Figure 5.1 — Point de vue « technique » sur un bâtiment et point de vue « marketing »

Une problématique similaire existe pour les systèmes d'information. On peut par exemple s'attacher à l'ergonomie pour les utilisateurs, à la sécurité du système pour les responsables sécurité, au déploiement technique pour les administrateurs système, aux schémas de données pour les administrateurs de données et les concepteurs de base de données, aux processus métier pour les analystes métier ou à l'architecture technique pour l'architecture des services, etc. La figure 5.2 donne l'exemple d'un analyste métier considérant un modèle de processus et d'un architecte applicatif face à une architecture applicative.
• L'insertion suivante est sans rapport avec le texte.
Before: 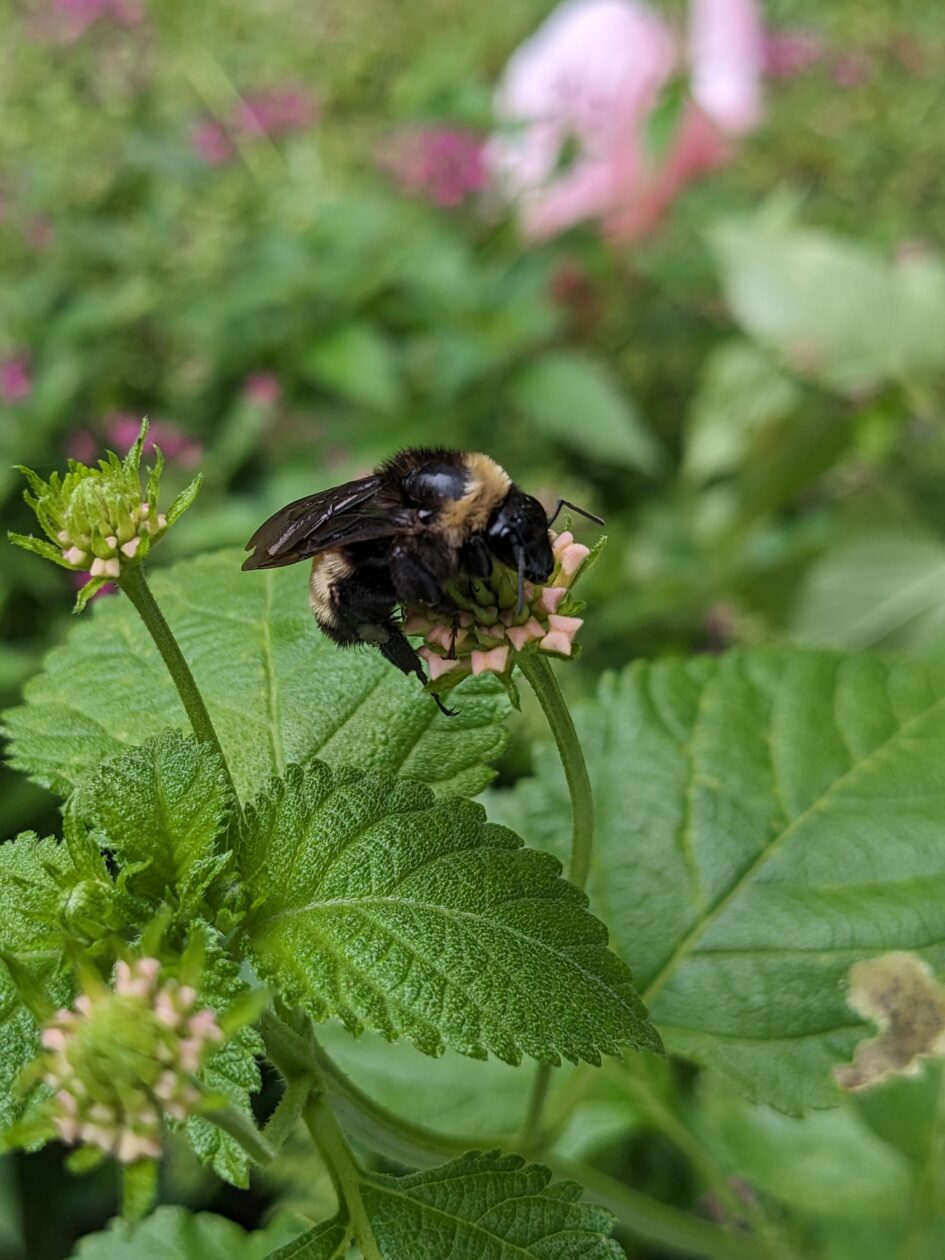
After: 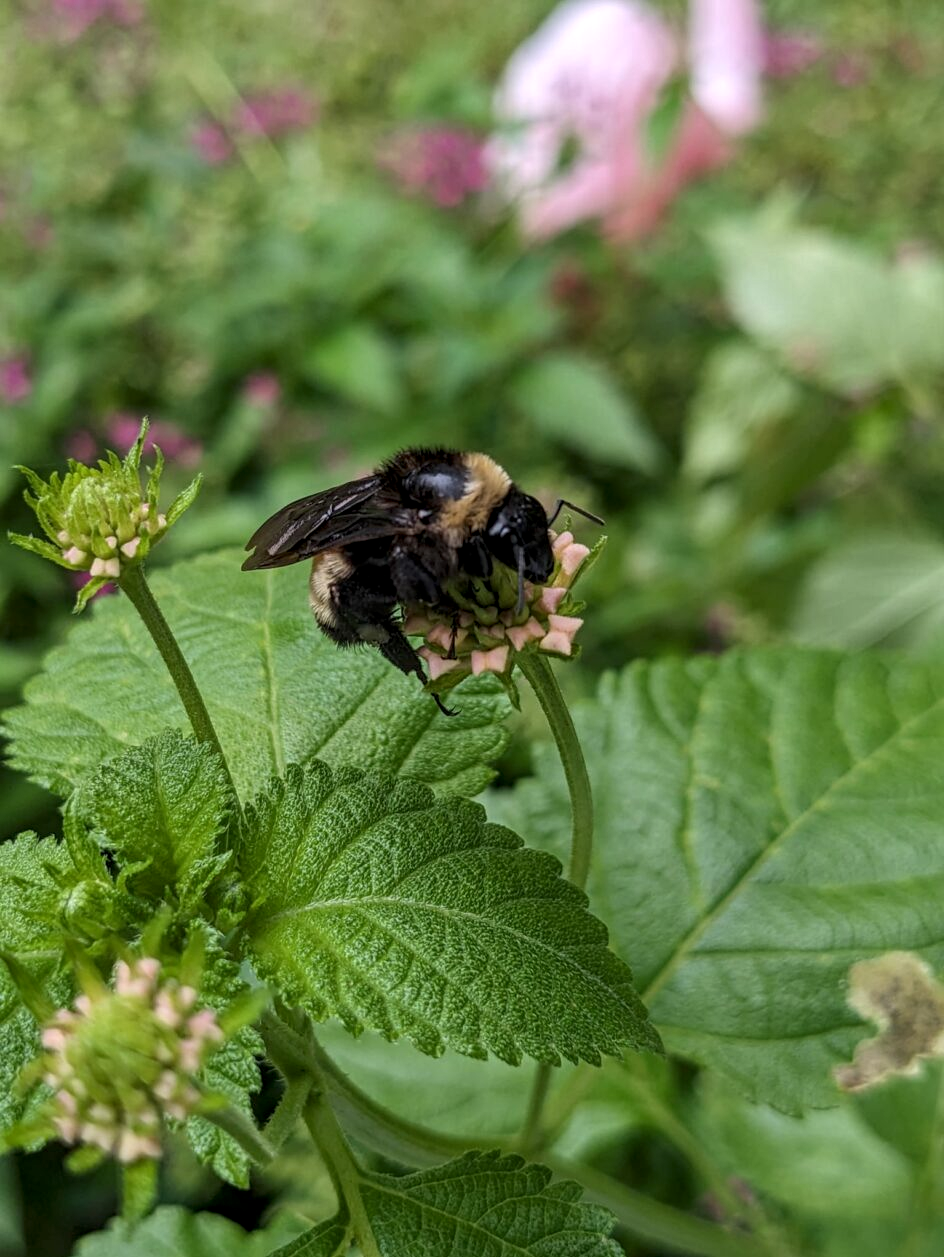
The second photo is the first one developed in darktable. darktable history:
crop: top 0.05%, bottom 0.098%
local contrast: on, module defaults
Ceci conduit à déterminer un ensemble de points de vue dans l'entreprise, qui matérialisent à la fois les grandes familles de problèmes que l'on doit traiter et les interlocuteurs concernés. Déterminer les points de vue structure fortement l'organisation et les travaux à conduire, en configurant les types de problèmes à traiter et la nature des intervenants à impliquer. C'est pourquoi cette notion a pris une importance croissante dans les méthodologies modernes depuis les années

5.2.2 Vue et point de vue : Définition

Un des objectifs de l'architecture d'entreprise est de produire des représentations ciblant l'ensemble des préoccupations des parties prenantes. Ces représentations spécifiques des différentes préoccupations doivent être articulées entre elles, et refléter tous les compromis et ajustements gérant les conflits potentiels entre préoccupations (par exemple performance et sécurité).
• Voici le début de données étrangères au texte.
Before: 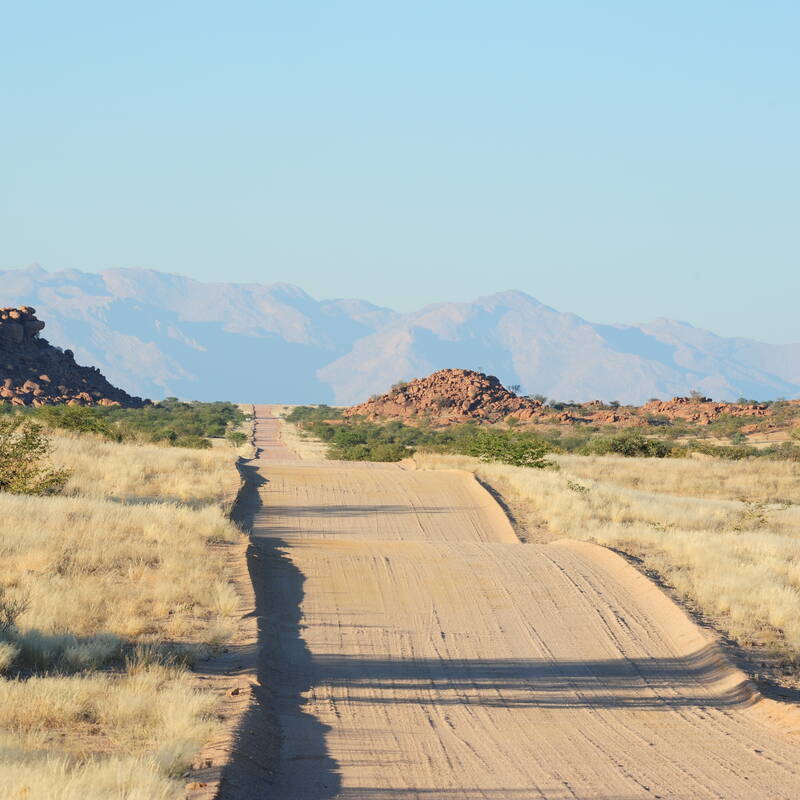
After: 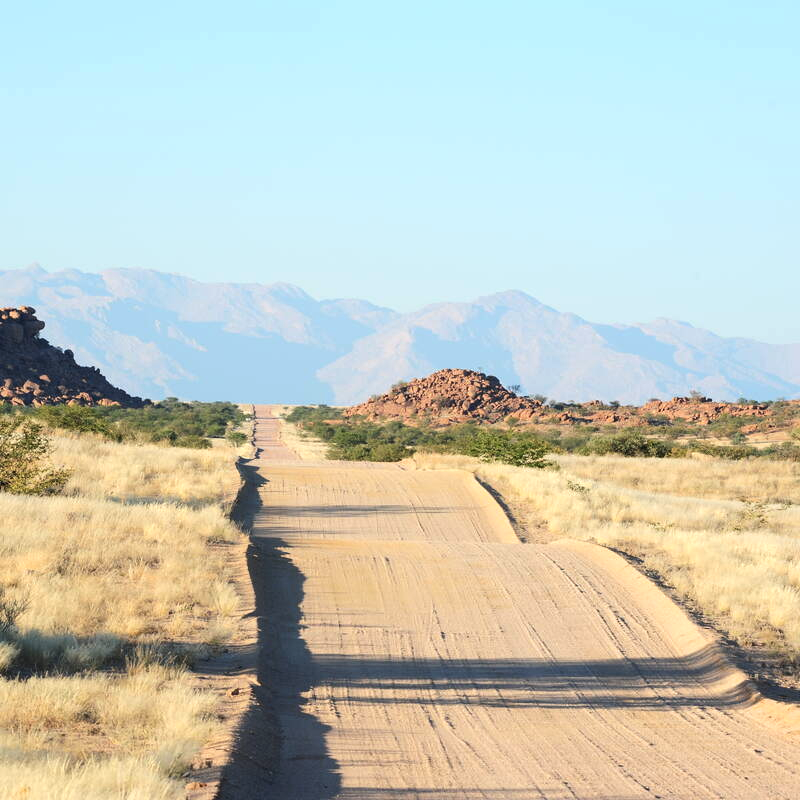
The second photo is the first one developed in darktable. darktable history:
haze removal: strength 0.02, distance 0.25, compatibility mode true, adaptive false
tone equalizer: -8 EV -0.417 EV, -7 EV -0.389 EV, -6 EV -0.333 EV, -5 EV -0.222 EV, -3 EV 0.222 EV, -2 EV 0.333 EV, -1 EV 0.389 EV, +0 EV 0.417 EV, edges refinement/feathering 500, mask exposure compensation -1.57 EV, preserve details no
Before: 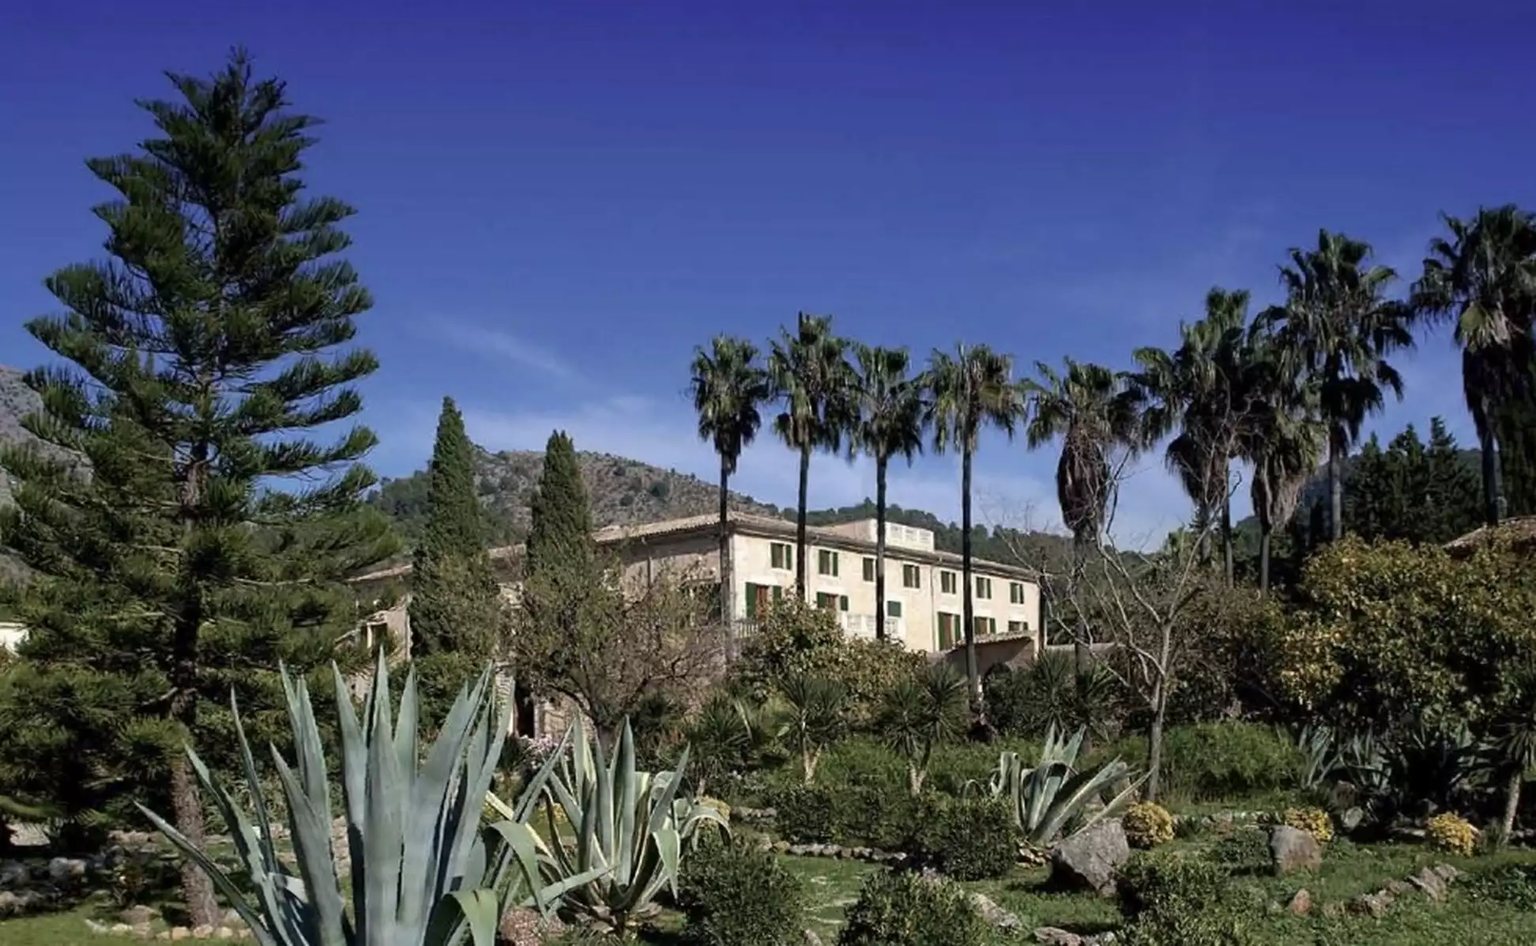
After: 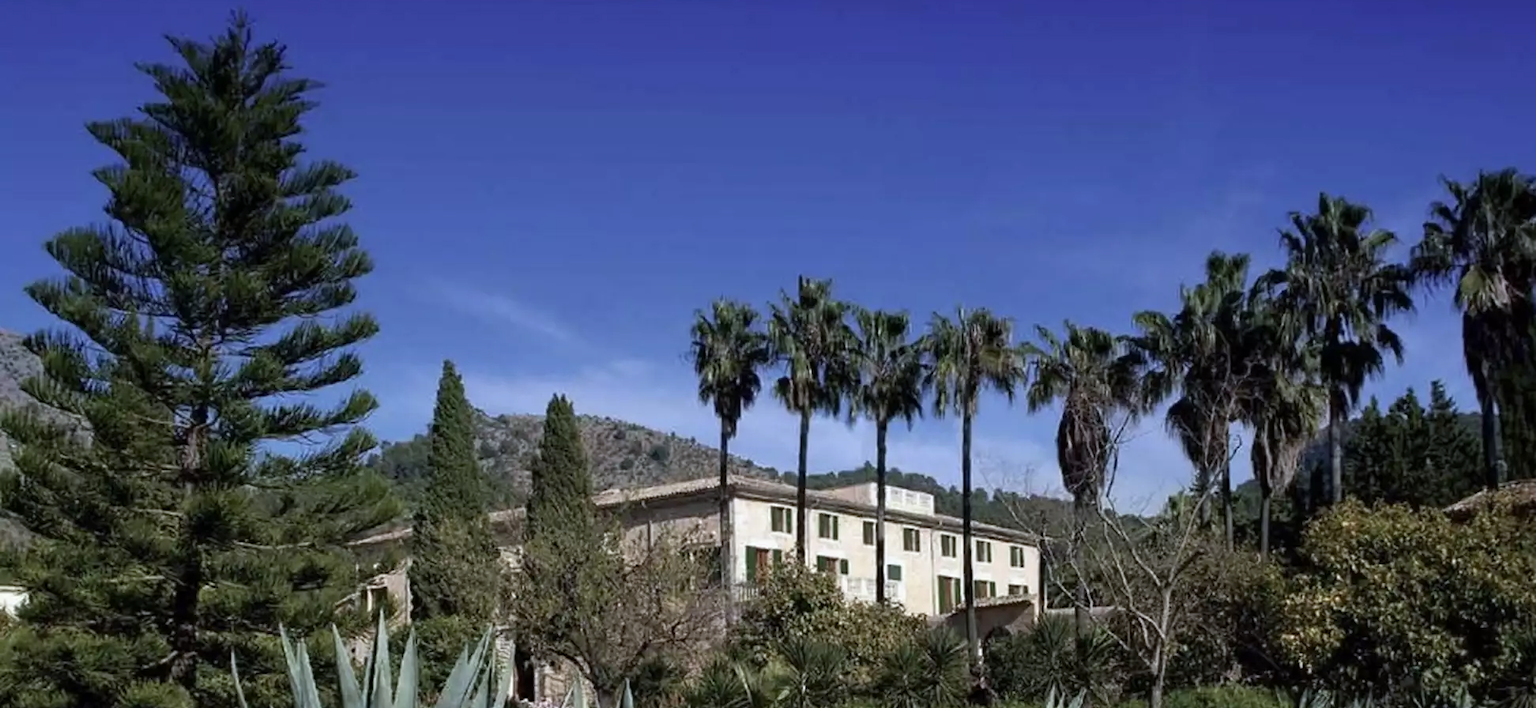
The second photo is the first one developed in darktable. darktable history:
white balance: red 0.974, blue 1.044
crop: top 3.857%, bottom 21.132%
Les points de vue constituent des perspectives que l'on peut avoir sur un système, selon les préoccupations essentielles des parties prenantes. Un point de vue s'attache ainsi à une ou plusieurs préoccupations, et donc aux parties prenantes que cela concerne, et définit un ensemble de conventions pour élaborer des vues adaptées.

Une vue est une représentation du système selon la perspective d'un ensemble de préoccupations (le point de vue). Une vue est ce que l'on voit d'un système particulier, alors que le point de vue est l'angle sous lequel le système est considéré. Le point de vue est défini de manière générique (en dehors d'un système particulier). La figure 5.3 montre deux points de vue et six vues, chacune étant relative à l'un des points de vues et toutes fournissant une représentation particulière d'un même système.

Points de vue

Figure 5.3 — Points de vue, vues et système

Les points de vues (ou préoccupations) que l'on peut avoir sur une entreprise et son SI peuvent être par exemple relatifs à :

  • la sécurité (droits d'accès, intrusions, ...) ;
  • les données persistantes (modèles de données, bases de données, ...) ;
  • l'organisation d'entreprise (acteurs, unités d'organisation, ...) ;
  • l'architecture applicative (applications, messages, ...).

Plusieurs vues existent en général pour chaque point de vue. Le chapitre 9 présente ainsi plusieurs vues relatives à l'architecture applicative.